*Instructions for the task*
Please copy exactly every line from the one that contains "ring dip: (452, 248)" to the end of the data below, with both ends included and no other lines.

++++ Data to use

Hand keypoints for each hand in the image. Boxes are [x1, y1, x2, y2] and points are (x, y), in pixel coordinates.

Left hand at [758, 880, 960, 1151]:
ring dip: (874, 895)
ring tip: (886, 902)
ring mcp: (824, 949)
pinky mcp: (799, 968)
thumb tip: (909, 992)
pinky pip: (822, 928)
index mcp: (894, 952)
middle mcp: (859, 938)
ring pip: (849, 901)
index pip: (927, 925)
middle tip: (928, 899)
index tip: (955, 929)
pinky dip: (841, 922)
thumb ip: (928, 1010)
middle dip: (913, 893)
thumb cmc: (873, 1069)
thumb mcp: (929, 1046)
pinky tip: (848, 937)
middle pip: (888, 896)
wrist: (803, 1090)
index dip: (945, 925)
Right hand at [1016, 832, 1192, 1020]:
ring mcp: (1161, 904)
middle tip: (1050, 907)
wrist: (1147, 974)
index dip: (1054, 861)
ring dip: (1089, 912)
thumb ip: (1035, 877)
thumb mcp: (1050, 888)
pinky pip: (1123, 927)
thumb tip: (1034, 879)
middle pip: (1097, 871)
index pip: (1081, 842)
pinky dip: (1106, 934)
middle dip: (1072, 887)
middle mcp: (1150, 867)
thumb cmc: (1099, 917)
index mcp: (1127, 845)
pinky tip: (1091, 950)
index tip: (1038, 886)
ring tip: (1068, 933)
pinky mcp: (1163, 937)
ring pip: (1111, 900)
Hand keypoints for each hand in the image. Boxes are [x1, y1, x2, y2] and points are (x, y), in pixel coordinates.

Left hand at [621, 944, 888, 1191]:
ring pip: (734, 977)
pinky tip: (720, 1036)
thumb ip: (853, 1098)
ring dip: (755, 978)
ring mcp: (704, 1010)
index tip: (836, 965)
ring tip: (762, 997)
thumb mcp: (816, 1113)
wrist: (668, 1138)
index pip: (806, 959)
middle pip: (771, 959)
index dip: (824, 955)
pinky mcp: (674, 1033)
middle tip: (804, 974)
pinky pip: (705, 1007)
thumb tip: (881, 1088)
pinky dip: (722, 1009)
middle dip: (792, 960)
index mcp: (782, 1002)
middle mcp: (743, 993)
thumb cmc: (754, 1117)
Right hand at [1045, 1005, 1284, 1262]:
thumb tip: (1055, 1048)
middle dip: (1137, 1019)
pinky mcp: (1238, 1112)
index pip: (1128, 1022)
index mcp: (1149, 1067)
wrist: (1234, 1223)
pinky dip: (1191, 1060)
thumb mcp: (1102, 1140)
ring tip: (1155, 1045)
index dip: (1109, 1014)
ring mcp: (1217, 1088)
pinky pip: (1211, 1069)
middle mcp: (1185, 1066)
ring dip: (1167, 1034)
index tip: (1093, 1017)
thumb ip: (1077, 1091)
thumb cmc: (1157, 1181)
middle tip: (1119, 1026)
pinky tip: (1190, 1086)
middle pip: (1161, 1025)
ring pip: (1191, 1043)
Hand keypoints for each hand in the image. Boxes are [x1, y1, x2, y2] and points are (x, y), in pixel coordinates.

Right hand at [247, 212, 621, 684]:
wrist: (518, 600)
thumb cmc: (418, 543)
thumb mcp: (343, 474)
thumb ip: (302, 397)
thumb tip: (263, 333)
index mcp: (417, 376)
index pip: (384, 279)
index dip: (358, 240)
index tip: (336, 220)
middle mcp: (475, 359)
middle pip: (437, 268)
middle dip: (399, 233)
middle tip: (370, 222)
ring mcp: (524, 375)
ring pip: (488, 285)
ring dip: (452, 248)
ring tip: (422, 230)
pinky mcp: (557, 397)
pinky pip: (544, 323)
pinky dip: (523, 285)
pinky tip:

++++++++

*Written solution*
ring dip: (452, 248)
ring tip: (422, 230)
pinky mcp: (557, 397)
pinky pip: (544, 323)
pinky dip: (523, 285)
pinky tip:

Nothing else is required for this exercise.